Mr. London said the MVC did a survey of ferry passengers last
summer, and that results will be ready in a few weeks. The commission
also surveyed Island businesses jointly with the chamber of commerce,
and is planning another survey of Island residents this summer.

The Question of Limits

At one point, the panelists and audience briefly entertained one of
the most compelling questions raised by the current pattern of changes
in the Island economy: Is it possible that after half a century of
unprecedented growth, the Vineyard is beginning to hit its natural
limits?

Ms. Northcross said, "For some reason, it's in our
lexicon that it's only good if it's more. When do we
actually analyze what's sustainable?

"The carrying capacity of the Cape in theory is one thing, but
we think that in reality we've already exceeded that.

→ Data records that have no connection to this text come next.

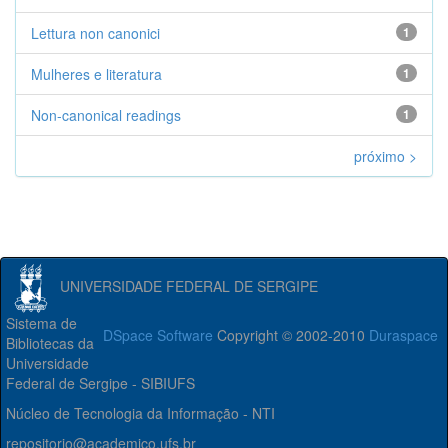
Lettura non canonici
1
Mulheres e literatura
1
Non-canonical readings
1
próximo >
UNIVERSIDADE FEDERAL DE SERGIPE
Sistema de
DSpace Software
Copyright © 2002-2010
Duraspace
Bibliotecas da
Universidade
Federal de Sergipe - SIBIUFS
Núcleo de Tecnologia da Informação - NTI
repositorio@academico.ufs.br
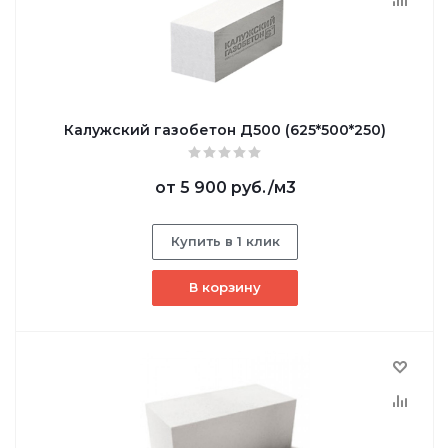
Калужский газобетон Д500 (625*500*250)
от
5 900 руб.
/м3
Купить в 1 клик
В корзину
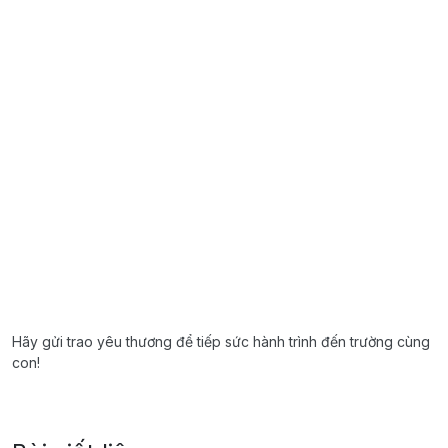
Hãy gửi trao yêu thương để tiếp sức hành trình đến trường cùng
con!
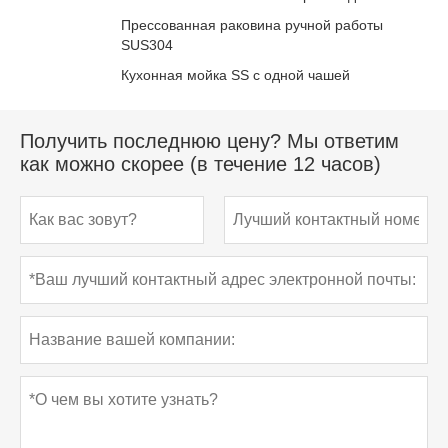
Прессованная раковина ручной работы
SUS304
Кухонная мойка SS с одной чашей
Получить последнюю цену? Мы ответим
как можно скорее (в течение 12 часов)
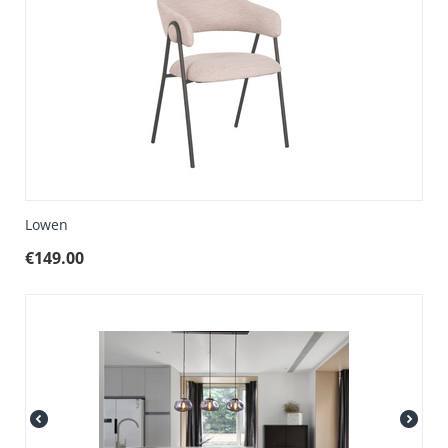
Lowen
€
149.00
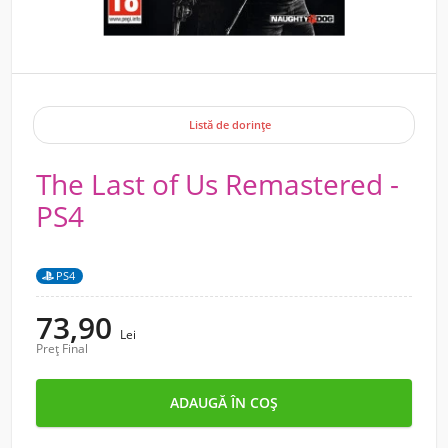
Listă de dorințe
The Last of Us Remastered -
PS4
PS4
73,90
Lei
Preț Final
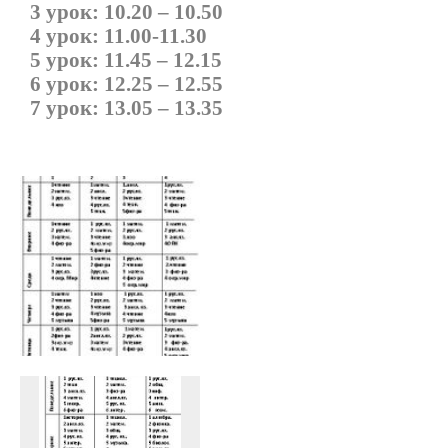
3 урок: 10.20 – 10.50
4 урок: 11.00-11.30
5 урок: 11.45 – 12.15
6 урок: 12.25 – 12.55
7 урок: 13.05 – 13.35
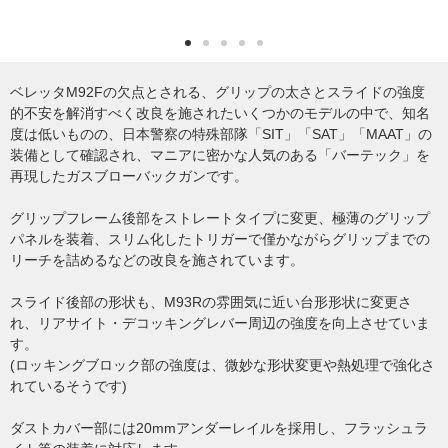
ベレッタM92Fの欠点とされる、グリップの太さとスライドの強度
的不安を解消すべく改良を施されたいくつかのモデルの中で、知名
度は低いものの、日本警察の特殊部隊「SIT」「SAT」「MAAT」の
装備として確認され、マニアに密かな人気のある「バーテック」を
再現したガスブローバックガンです。
グリップフレーム後部をストレートタイプに変更、極薄のグリップ
パネルを装着、スリム化したトリガーで僅かながらグリップまでの
リーチを詰めるなどの改良を施されています。
スライド後部の形状も、M93Rの雰囲気に近い台形形状に変更さ
れ、リアサイト・デコッキングレバー周辺の強度を向上させていま
す。
(ロッキングブロック部の強度は、微妙な形状変更や熱処理で強化さ
れているそうです)
ダストカバー部には20mmアンダーレイルを採用し、フラッシュラ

Transfer of
development rights, for example, is a whole long conversation Mark
[London] and I had on the ferry coming over this afternoon. There are
some theories that work on paper but in reality, when you have property
rights that are so strong, and you have people who have a love for a
place and want to stay there, there are trade-offs. There are things
people on Cape Cod will do to live there that they won't do in
other communities. Just think how many people here have two, three, four
sources of income because that's what it takes to live
here."

Judy Crawford, the program's moderator, agreed: "There
is a critical mass - a point where we can grow and grow, and build
and build, and keep getting more people. But at some point we're
going to hit that critical mass where we start losing our whole identity
- we start losing what it is that is Vineyard, what it is that
people come here for, and move here for. So looking for that critical
point is important, and I don't think it's that easy to
identify."

From the audience, Joan Ames of West Tisbury took up the theme,
citing a 1987 Louis Harris poll commissioned by the Vineyard Gazette.
"The majority of people in 1987 wanted a one-year moratorium on
all building. That's how strongly they felt. They also strongly
trusted the commission, and a majority were willing to organize Vineyard
towns under one government. That's how desperate people were in
1987."

Looking Ahead

As the forum closed, Mr. London hazarded some thoughts on what might
lie ahead for the Vineyard economy.

"I do think we have to think about longer-term, bigger
changes," Mr. London said. "It isn't just, this year
we have fewer tourists than last year. We have to ask ourselves where
are we going to be? Where we were in the 19th century was very different
from in the 20th century, and the 21st century might be very, very
different. Rather than chasing after the small changes, a few more
tourists or a bit more promotion to get them, maybe we have to be seeing
what those big changes are.

"We happen to have a certain number of hotels, motels and bed
and breakfasts on Martha's Vineyard. It's perhaps, to a
certain extent, a reflection of the market, but it's probably also
a reflection of all kinds of other historical circumstances. Is it the
right number? What would happen if we had only half as many tourists in
a generation from now? Would we have a lot more retirees? Would we have
more year-round people because technology lets people be footloose and
fancy-free, and they can locate where the quality of the environment is
higher? Maybe we won't need as many people to work in the T-shirt
shops if the economy evolved that way."

Ms. Northcross had a quick response to Mr. London's
reflections, reminding him that tourism as an industry won't be
going away any time soon:

"I think as long as you have such a beautiful place, and we
still have freedom to travel in this country, people will want to come
here just to see it. You will always have that dynamic, and Cape Cod
will be the same way. I think you have an opportunity to preserve your
absolutely stunning beauty and village qualities by finding and
supporting some of these entrepreneurial and niche businesses that
[people] can create in their own homes, export to the globe, hire or
subcontract a few other people, and pay the same rate as the guy
who's coming over in his Lexus and staying for a week."